I am essentially just trying to adapt this example to use a keras model instead of a Random Forest. The code runs fine with a Random Forest, and it runs fine if I just use the native mlflow log_model(), load_model() and predict() functions. However, I do get the error if I just use mlflow.pyfunc.load_model() to load the model and call model.predict(). This makes me think the bug is specific to the way in which the databricks FeatureEngineeringClient module is saving the keras model.

I would appreciate any help with this issue.

Miki · ‎03-18-2024

Hi Kaniz,

Thanks for the response. Apologies if I am missing something, but since I am directly using the databricks FeatureEngineeringClient.log_model() method, I am not given the option to specify the path to write the model to. The only parameter I am given the option to provide is the artifact path and the model name, neither of which give me enough control to implement the solutions you are suggesting. I could potentially define a custom pyfunc rather than using the existing mlflow.keras flavor and then define my own save_model() and load_model() functions.
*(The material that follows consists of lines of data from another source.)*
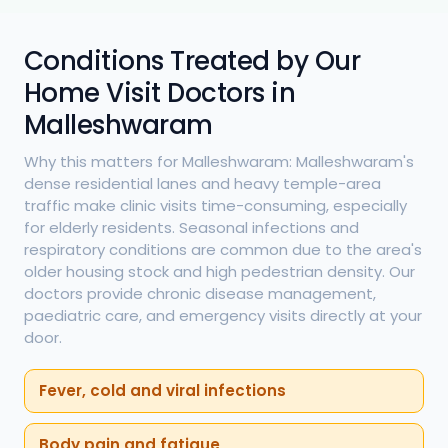
Conditions Treated by Our
Home Visit Doctors in
Malleshwaram
Why this matters for Malleshwaram: Malleshwaram's
dense residential lanes and heavy temple-area
traffic make clinic visits time-consuming, especially
for elderly residents. Seasonal infections and
respiratory conditions are common due to the area's
older housing stock and high pedestrian density. Our
doctors provide chronic disease management,
paediatric care, and emergency visits directly at your
door.
Fever, cold and viral infections
Body pain and fatigue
However, I am struggling to see why this error is happening only when I am using the FeatureEngineeringClient() to log and load my model, while this all works fine when I use the mlflow logging and loading (although this prevents me from leveraging the automatic feature lookups provided by the feature store).

Am I missing something?

Miki · ‎03-18-2024

I figured it out based on this issue that someone posted. By switching to a single-node cluster (meaning worker node permissions are irrelevant), this code works now.